Ein Rücktritt kann nicht nur das Selbstbild ganz schön erschüttern, er kann auch ganz konkrete Einbußen beim Lohn bedeuten. Bei Haufe Umantis bekommt eine Führungskraft, die zurücktritt, deshalb noch für drei Monate ihren bisherigen Lohn. Gleichzeitig wird der Betroffene gebeten, einen Vorschlag für eine faire Entlohnung zu machen. Typischerweise liegt der Vorschlag dann in der Mitte zwischen dem vorherigen Chef-Gehalt und dem Durchschnittsgehalt des neuen Teams.

Da es in Deutschland bei bestehenden Arbeitsverhältnissen verboten ist, das Gehalt zu kürzen, löst Haufe Umantis bei heutigen Beförderungen zum Chef auf Zeit das Problem mit einer Verantwortungszulage. Die wird bei einem Wechsel zurück ins Team nicht weiterbezahlt. Allerdings zeigt die Erfahrung: Wer auf seine hohe Vergütung pocht, wird auch mit einem Status-Verlust schwerer fertig. Arnold weiß: "Oft wechseln diese Leute dann von selbst den Arbeitgeber."

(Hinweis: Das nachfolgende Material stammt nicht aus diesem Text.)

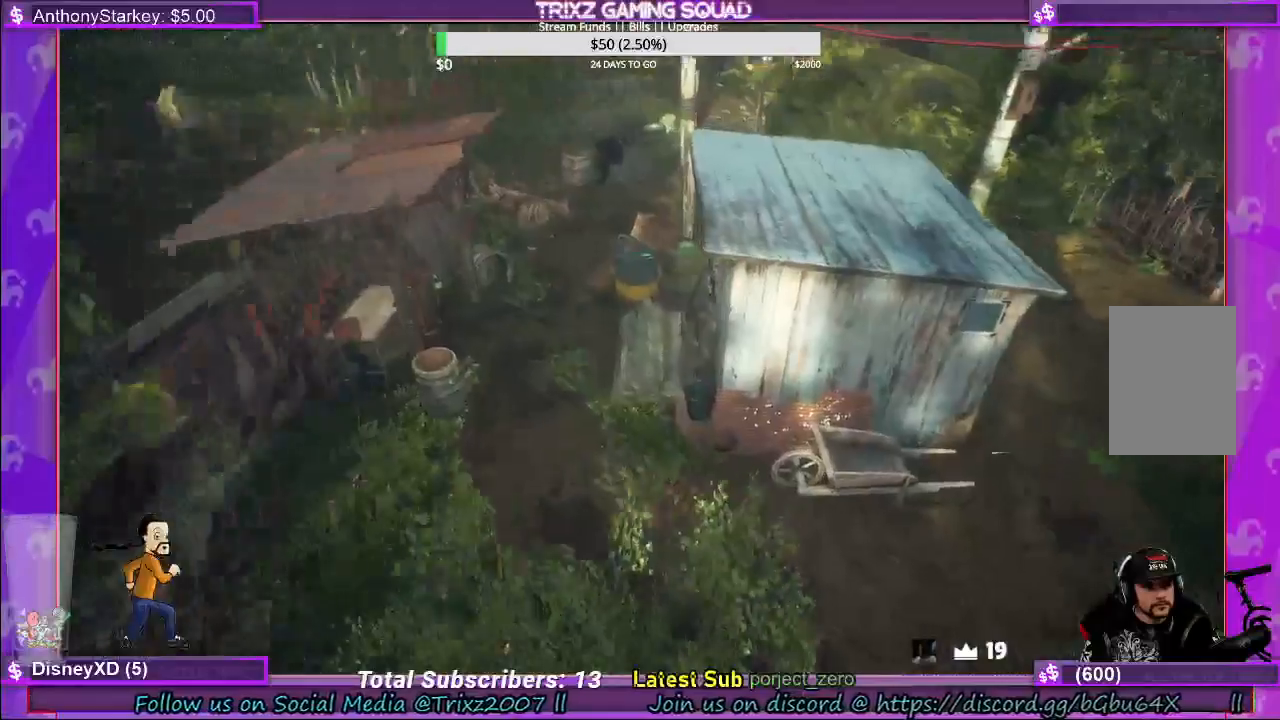
{"keys": ["d", "shift", "w"], "mouse": [], "events": [[483, "d", "down"]]}
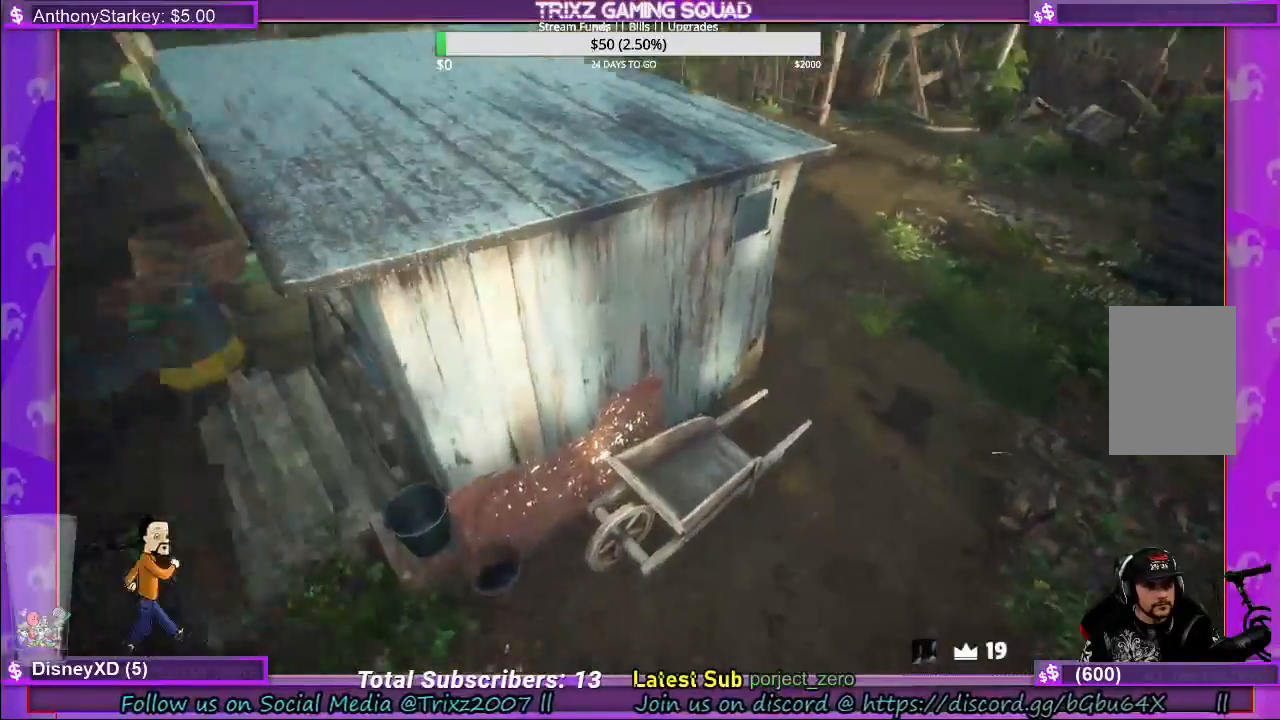
{"keys": ["d", "shift", "w"], "mouse": [], "events": []}
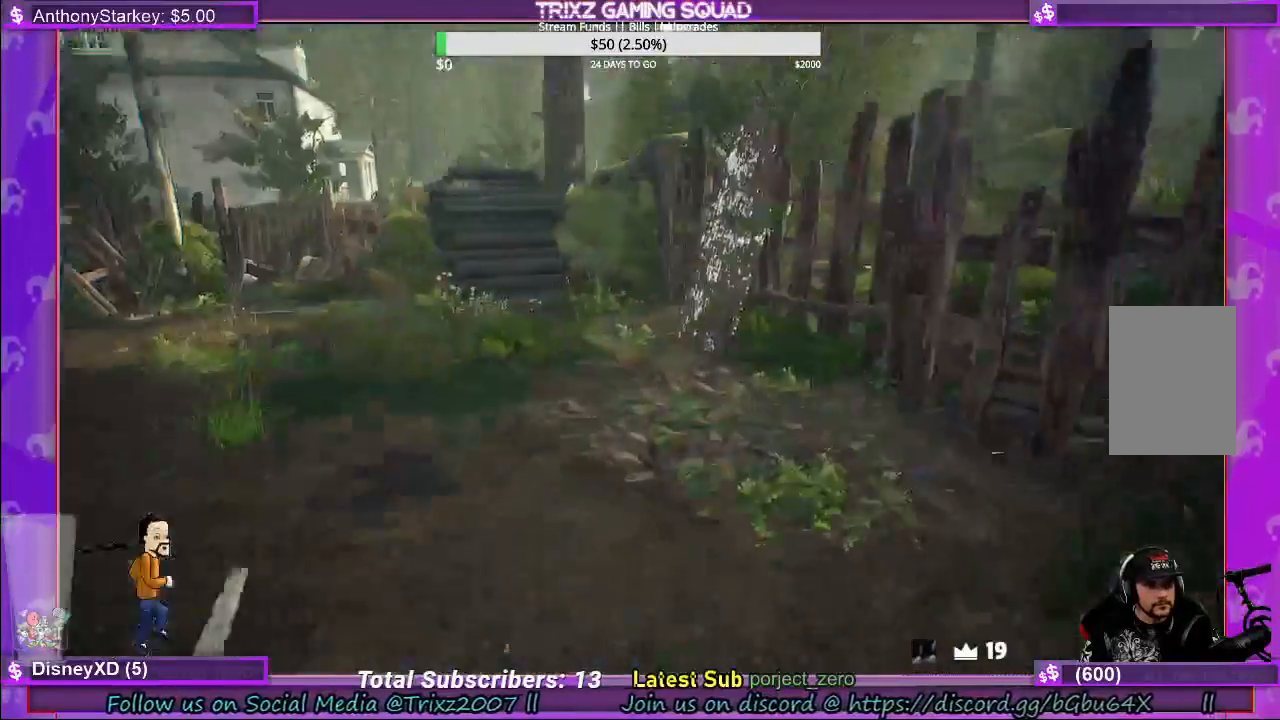
{"keys": ["d", "shift", "w"], "mouse": [], "events": []}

Lehre 6: Rückkehr nicht ausschließen

Arnold vergleicht den Rücktritt mit einer Atempause. "Das Umfeld wird erleben, wie es dem Betreffenden besser geht. Wer später wieder eine Führungsrolle übernimmt, ist reifer und souveräner." Als Erfolgsbeispiel für so eine Rückkehr nennt er Apple-Mitgründer Steve Jobs. Der verließ nach einem internen Machtkampf zunächst das Tech-Unternehmen, gründete ein weiteres Computerunternehmen, um dann zu Apple zurückzukehren und dem Unternehmen zu seiner heutigen Stärke zu verhelfen. Arnold:

"Dann erweist sich der Rücktritt nicht als Sackgasse, sondern als Anlauf zu neuem Erfolg."